13 September 2011
In July 2011 the learning report from the Health Foundation project ‘Making care safer – Improving medication safety for people in care homes: thoughts and experiences from carers and relatives’ was published.
The issues and possible solutions identified are presented in the report under four main themes:
- Communication and information sharing
- Prescribing and administration of medication
- Staff development and support
- Advocacy and rights.
The issues below were relevant to all themes and were mentioned consistently:
- Build strong trusting relationships as these are fundamental to how well care is delivered
- Take time to communicate, update records, and share information
- Ensure regular and formal reviews of care plans and medication
- Prioritise safety by protecting the drugs round, improving systems and attention to detail
- Identify, capture and develop good practice and help disseminate this to staff
- Make use of relevant health professionals to ensure medication practices are safe
- Clarify roles and responsibilities to ensure smoother communication and safer care
- Consider medication as part of a holistic approach to care to ensure that decisions are always made in the interests of the resident and their voice is heard.

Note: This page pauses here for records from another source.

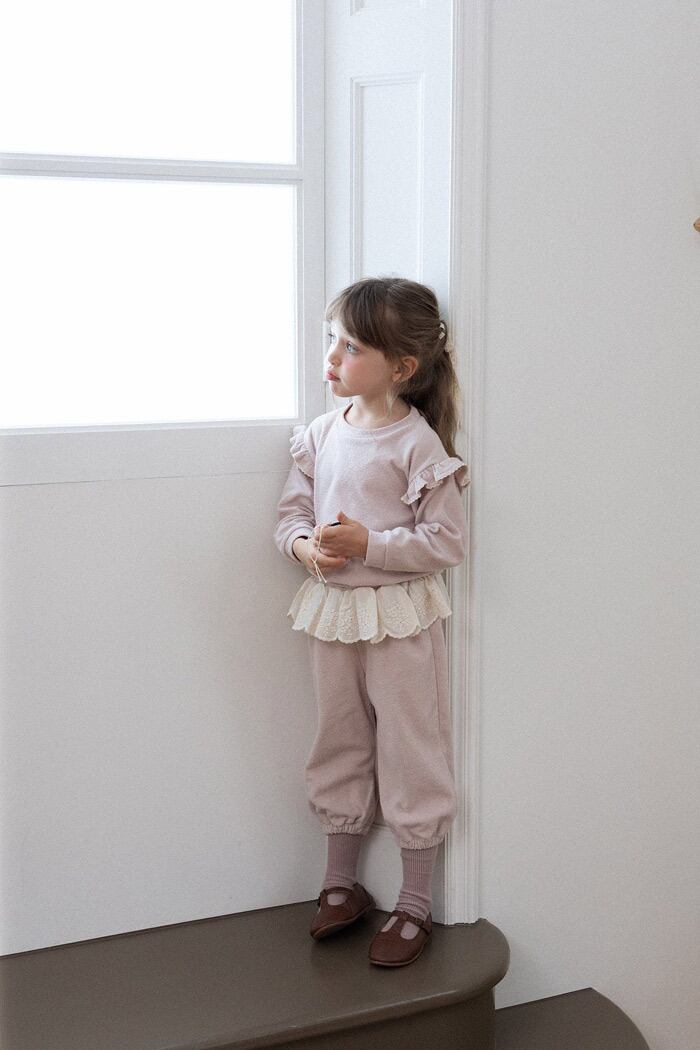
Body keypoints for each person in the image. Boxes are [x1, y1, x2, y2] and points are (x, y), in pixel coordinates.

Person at [273, 276, 470, 967]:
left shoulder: (417, 444)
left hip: (400, 621)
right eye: (334, 340)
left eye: (352, 347)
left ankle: (414, 902)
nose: (332, 357)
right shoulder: (321, 435)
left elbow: (446, 542)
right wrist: (305, 548)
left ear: (401, 367)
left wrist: (370, 545)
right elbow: (291, 516)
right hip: (333, 616)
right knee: (339, 739)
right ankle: (340, 882)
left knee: (411, 748)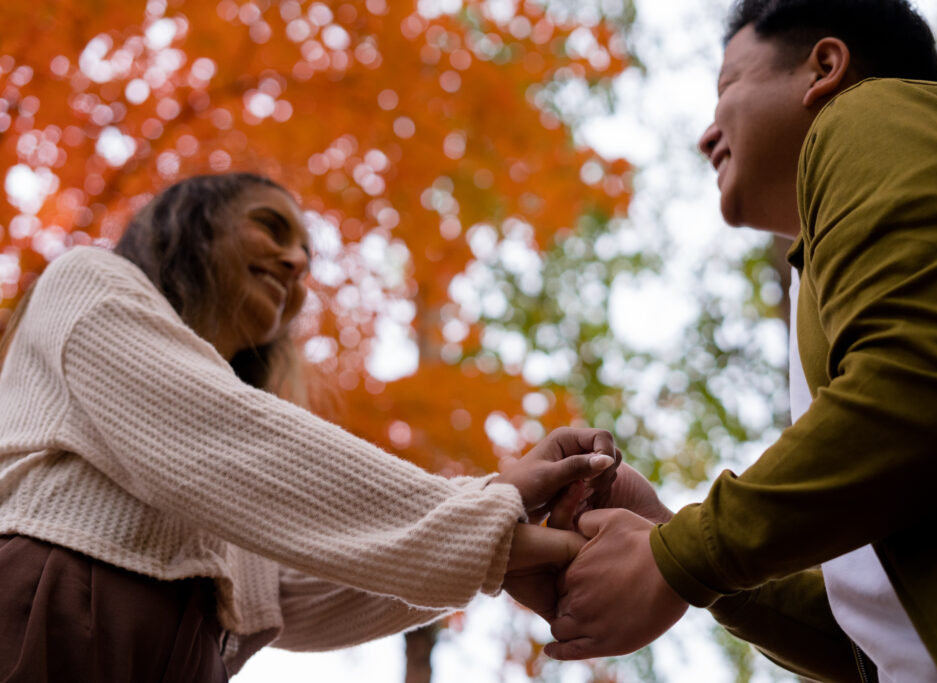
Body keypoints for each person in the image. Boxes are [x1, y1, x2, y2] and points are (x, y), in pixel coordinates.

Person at [543, 0, 937, 681]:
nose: (707, 136)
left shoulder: (874, 112)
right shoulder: (820, 285)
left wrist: (678, 558)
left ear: (825, 69)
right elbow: (877, 637)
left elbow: (925, 388)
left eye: (727, 88)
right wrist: (664, 538)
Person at [0, 172, 619, 681]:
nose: (296, 262)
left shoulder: (234, 492)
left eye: (305, 254)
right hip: (52, 627)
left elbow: (297, 591)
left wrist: (507, 525)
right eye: (271, 227)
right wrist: (491, 521)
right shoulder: (86, 280)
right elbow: (218, 435)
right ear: (191, 225)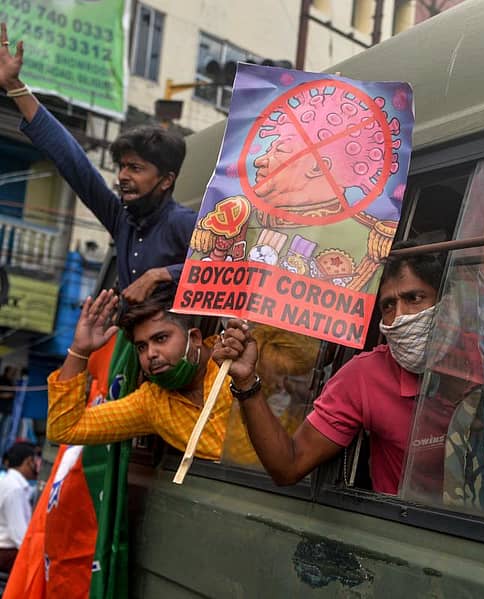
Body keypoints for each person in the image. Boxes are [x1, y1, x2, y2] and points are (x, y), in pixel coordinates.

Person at [215, 247, 443, 495]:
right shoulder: (365, 375)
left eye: (414, 299)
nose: (400, 317)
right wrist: (247, 382)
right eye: (388, 305)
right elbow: (288, 466)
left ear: (446, 301)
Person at [0, 23, 196, 303]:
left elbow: (224, 268)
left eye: (136, 168)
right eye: (123, 166)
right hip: (129, 341)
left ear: (166, 180)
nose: (123, 176)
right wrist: (14, 86)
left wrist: (160, 274)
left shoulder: (183, 223)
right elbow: (74, 163)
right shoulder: (122, 219)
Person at [46, 285, 230, 459]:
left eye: (161, 338)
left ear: (195, 338)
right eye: (141, 347)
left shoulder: (237, 363)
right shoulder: (153, 403)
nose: (150, 354)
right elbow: (64, 428)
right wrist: (80, 350)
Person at [0, 442, 39, 573]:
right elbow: (20, 536)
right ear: (29, 461)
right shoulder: (14, 489)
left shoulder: (7, 481)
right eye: (36, 461)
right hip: (6, 554)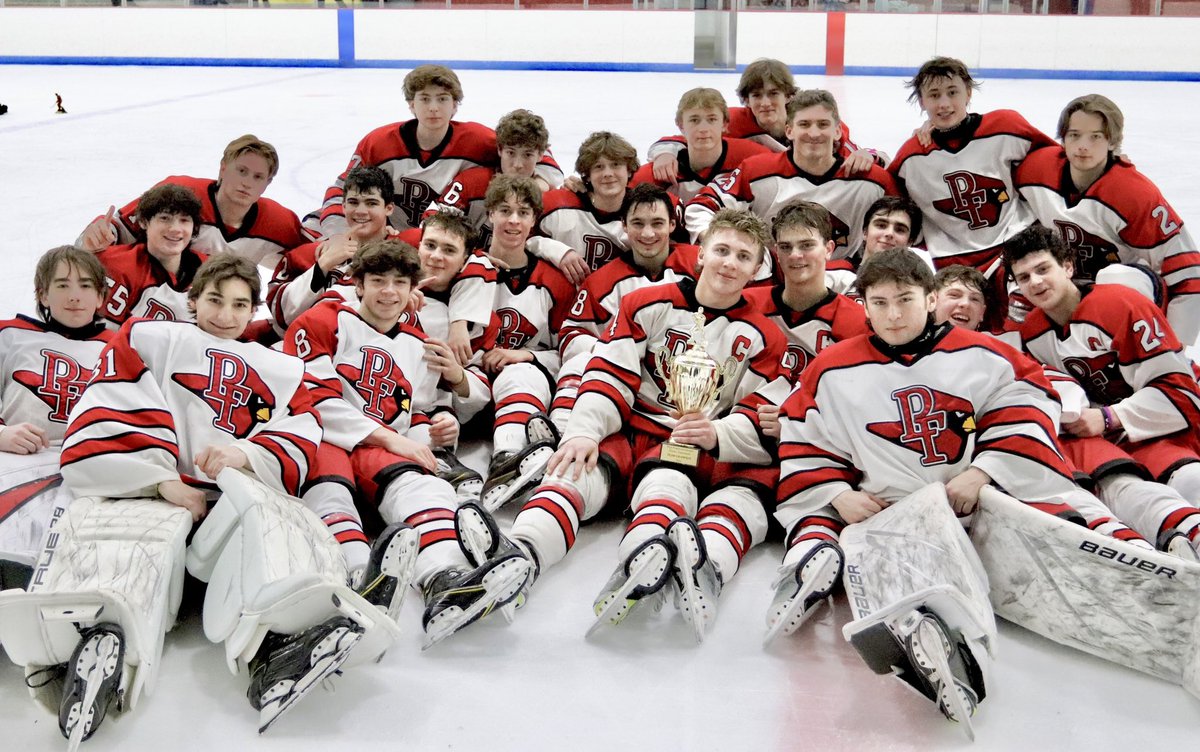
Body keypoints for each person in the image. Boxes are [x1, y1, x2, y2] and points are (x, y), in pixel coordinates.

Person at [2, 256, 404, 744]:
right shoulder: (151, 338)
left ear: (253, 308)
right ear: (193, 300)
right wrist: (158, 479)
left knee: (270, 527)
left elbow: (303, 430)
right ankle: (91, 652)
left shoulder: (284, 369)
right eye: (214, 300)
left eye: (240, 304)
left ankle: (280, 646)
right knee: (130, 541)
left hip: (230, 494)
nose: (226, 314)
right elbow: (114, 402)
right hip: (157, 486)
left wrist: (245, 454)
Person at [773, 247, 1149, 730]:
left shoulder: (985, 352)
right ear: (863, 303)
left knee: (1072, 509)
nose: (892, 314)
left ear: (930, 299)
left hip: (983, 503)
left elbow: (1030, 400)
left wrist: (987, 469)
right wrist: (834, 490)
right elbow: (803, 430)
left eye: (905, 300)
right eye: (880, 302)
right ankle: (943, 649)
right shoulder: (830, 367)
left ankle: (1137, 562)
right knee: (912, 569)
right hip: (895, 516)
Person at [455, 208, 789, 642]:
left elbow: (756, 406)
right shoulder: (646, 302)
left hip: (688, 443)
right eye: (722, 250)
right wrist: (583, 431)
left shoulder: (767, 336)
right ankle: (520, 556)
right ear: (700, 254)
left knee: (667, 484)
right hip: (631, 428)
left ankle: (640, 563)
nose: (729, 262)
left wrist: (719, 433)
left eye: (743, 256)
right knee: (570, 473)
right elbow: (609, 374)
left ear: (756, 268)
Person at [283, 239, 530, 647]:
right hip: (322, 438)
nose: (389, 292)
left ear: (413, 287)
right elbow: (313, 399)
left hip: (377, 447)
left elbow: (413, 410)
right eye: (377, 281)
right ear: (357, 284)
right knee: (329, 491)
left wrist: (436, 427)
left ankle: (444, 579)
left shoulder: (417, 344)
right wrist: (394, 440)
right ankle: (356, 581)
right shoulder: (322, 319)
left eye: (400, 282)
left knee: (423, 484)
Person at [934, 259, 1200, 560]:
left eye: (974, 299)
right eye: (954, 295)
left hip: (1036, 446)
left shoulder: (1003, 347)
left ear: (984, 313)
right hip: (961, 466)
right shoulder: (894, 353)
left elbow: (1060, 391)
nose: (964, 305)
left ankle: (1157, 540)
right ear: (931, 299)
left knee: (1122, 479)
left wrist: (1081, 417)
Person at [1006, 226, 1200, 517]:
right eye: (1024, 277)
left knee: (1189, 482)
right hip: (1122, 438)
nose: (1035, 282)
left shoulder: (1119, 303)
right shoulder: (1032, 332)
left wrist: (1109, 417)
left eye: (1043, 269)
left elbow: (1183, 393)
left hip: (1178, 425)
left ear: (1068, 267)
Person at [1014, 94, 1200, 342]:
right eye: (1075, 135)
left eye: (1096, 137)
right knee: (1019, 290)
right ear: (1063, 138)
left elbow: (1187, 271)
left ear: (1112, 142)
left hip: (1125, 291)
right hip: (1065, 287)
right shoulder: (1035, 169)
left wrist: (1177, 347)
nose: (1083, 146)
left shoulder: (1134, 194)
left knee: (1115, 280)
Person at [309, 65, 562, 238]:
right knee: (310, 226)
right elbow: (342, 188)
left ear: (455, 106)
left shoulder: (478, 140)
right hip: (388, 238)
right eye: (424, 98)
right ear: (411, 104)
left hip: (439, 241)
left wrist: (541, 182)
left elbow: (529, 146)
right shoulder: (378, 143)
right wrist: (337, 234)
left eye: (442, 99)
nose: (433, 108)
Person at [0, 247, 112, 589]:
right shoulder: (9, 335)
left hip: (90, 469)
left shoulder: (123, 348)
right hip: (15, 462)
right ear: (42, 294)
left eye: (85, 285)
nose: (74, 296)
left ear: (100, 295)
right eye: (62, 285)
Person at [550, 184, 699, 434]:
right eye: (638, 223)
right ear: (624, 225)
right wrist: (615, 352)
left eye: (657, 223)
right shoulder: (601, 281)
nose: (648, 233)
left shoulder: (700, 264)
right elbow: (570, 336)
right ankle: (561, 435)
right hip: (627, 380)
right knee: (581, 362)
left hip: (690, 383)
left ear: (673, 224)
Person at [889, 57, 1055, 280]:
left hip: (1017, 249)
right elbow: (889, 198)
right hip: (954, 265)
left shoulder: (1006, 127)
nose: (944, 104)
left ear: (968, 93)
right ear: (922, 102)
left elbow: (1060, 162)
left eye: (952, 92)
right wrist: (873, 155)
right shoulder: (911, 156)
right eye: (934, 95)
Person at [685, 90, 898, 260]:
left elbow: (909, 226)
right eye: (804, 124)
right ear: (789, 131)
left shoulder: (871, 181)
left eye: (823, 125)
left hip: (845, 284)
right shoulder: (756, 171)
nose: (814, 133)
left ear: (837, 131)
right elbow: (701, 206)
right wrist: (723, 244)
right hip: (772, 283)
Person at [475, 176, 576, 509]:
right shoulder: (467, 269)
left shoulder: (555, 281)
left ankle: (508, 457)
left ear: (535, 219)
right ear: (489, 214)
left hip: (525, 386)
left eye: (523, 212)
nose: (513, 220)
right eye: (504, 210)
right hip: (468, 386)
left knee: (520, 373)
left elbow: (570, 352)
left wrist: (525, 355)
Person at [77, 134, 308, 271]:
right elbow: (119, 229)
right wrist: (99, 233)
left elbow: (310, 261)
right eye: (242, 171)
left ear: (268, 183)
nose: (247, 183)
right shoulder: (179, 193)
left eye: (258, 177)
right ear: (223, 168)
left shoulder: (280, 222)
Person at [645, 59, 876, 177]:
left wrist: (871, 155)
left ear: (789, 96)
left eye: (773, 93)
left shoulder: (812, 123)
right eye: (756, 95)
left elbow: (857, 153)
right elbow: (684, 138)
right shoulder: (734, 120)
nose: (765, 103)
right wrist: (665, 153)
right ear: (746, 99)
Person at [430, 108, 553, 248]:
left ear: (541, 155)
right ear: (500, 150)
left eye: (527, 155)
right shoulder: (471, 182)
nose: (518, 165)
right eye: (511, 153)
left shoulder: (549, 197)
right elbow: (434, 222)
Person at [630, 87, 771, 205]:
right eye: (694, 120)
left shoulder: (752, 155)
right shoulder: (660, 171)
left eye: (711, 119)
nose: (703, 128)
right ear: (680, 125)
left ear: (724, 124)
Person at [95, 183, 208, 329]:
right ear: (143, 222)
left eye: (184, 220)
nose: (175, 229)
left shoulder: (211, 272)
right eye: (164, 218)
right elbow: (102, 338)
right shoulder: (118, 265)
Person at [535, 131, 642, 280]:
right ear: (587, 174)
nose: (608, 173)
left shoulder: (645, 209)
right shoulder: (557, 204)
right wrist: (556, 251)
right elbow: (518, 238)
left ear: (629, 170)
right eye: (598, 167)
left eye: (615, 165)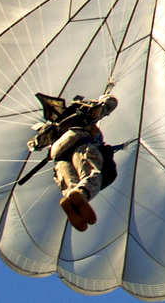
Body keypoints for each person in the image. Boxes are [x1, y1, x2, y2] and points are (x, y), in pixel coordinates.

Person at [27, 94, 118, 231]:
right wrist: (104, 100)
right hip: (79, 141)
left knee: (69, 183)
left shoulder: (55, 127)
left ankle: (73, 198)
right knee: (91, 173)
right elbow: (109, 104)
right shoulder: (84, 114)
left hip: (58, 153)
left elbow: (35, 145)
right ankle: (82, 194)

The initial project is now being taken forward in an integrated programme led by the National Care Forum, and funded by the Department of Health, working as part of a wider cross-sector partnership with influential organisations in this area of care. The next phase of the programme aims to deliver an improvement project over nine months.
Residents in care homes are a group vulnerable to medication errors, in addition to interactions and side effects from their medicines. Action plans to assess, and where appropriate, improve medication safety for people in care homes should be seen as a high priority for medicines managers in localities.
In October 2009, the CHUMS study, funded by the Department of Health, found unacceptable levels of errors in the medications received by care home residents, affecting some of the most vulnerable members of society (average age 85 years). It found that seven out of ten residents experienced at least one medication error. The prevalence of prescribing errors was 8.3% with the most common error being ‘incomplete information’ (38%). The prevalence of medication administration errors was 8.4% with nearly half of them being ‘omissions’. The prevalence of dispensing errors was 9.8%; and for monitoring errors for medicines that required monitoring, 14.7%.
The ‘Making Care Safer’ project commenced in 2009 following publication of the CHUMS study.
What did the project do?
The Health Foundation collaborated with Age UK, the Royal College of Physicians, the Royal College of General Practitioners and the Royal College of Psychiatrists to gain an understanding of carers’ perspectives of medication safety in care homes. Past and present carers attended focus groups where they described their experiences and identified possible ways to improve medication safety in care homes. Attendees also considered what improvements could be made given the current culture and constraints in the NHS, as well as what could be done strategically in the longer term.
How does this relate to other publications or evidence?
The Royal Pharmaceutical Society of Great Britain (RPSGB) guide ‘The handling of medicines in social care (2007)’ provides best practice guidance based on current legislation governing the handling of medicines in the social care environment.
In response to the CHUMS study, on the 7th January 2010, the Department of Health sent a letter to all PCT chief executives and medical directors, SHA pharmacy and prescribing leads, and SHA nursing and medical directors, strongly encouraging them to work together to review their systems and ensure they comply with the principles set out in the RPSGB 2007 guidance, as well as the ‘Care Quality Commission (CQC) standards (2009)’.
What does this mean to medicines management?
Residents in nursing and residential care homes represent one of the most vulnerable populations in the UK and often have multiple medical conditions. As identified by the CHUMS study, they are at particular risk from medication errors and, as the personal experiences shared by relatives and carers in ‘Making Care Safer’ demonstrate, there are many opportunities for healthcare professionals, managers and staff to introduce change and improvement in the care they provide.
The feedback from carers and relatives in the ‘Making Care Safer’ report identify that care home staff should be encouraged to build closer working relationships, particularly with the health professionals, relatives and carers of the residents they are caring for. The report highlights that staff should be supported to do so through appropriate training networks’ that can help them to improve their team-working and communication skills. Additionally, care home managers and leaders need to ensure adequate staffing levels and establish a happy working environment where staff morale can improve and turnover can decrease.
In conclusion, care home staff need to be aware of the importance of managing medicines safely; be confident to recognise and deal with problems as they occur; and be encouraged to report and learn from previous incidents through the National Reporting and Learning Service.
Further information that can support medicines management improvements in care homes can be found on NHS Evidence and in the following e-learning sections of the NPC website: Medicines management in care homes; Improving safety and managing risk in medicines management systems and processes; Medicines management for long-term conditions; Medicines reconciliation; Developing effective communication skills; Effective team working; and Working with others.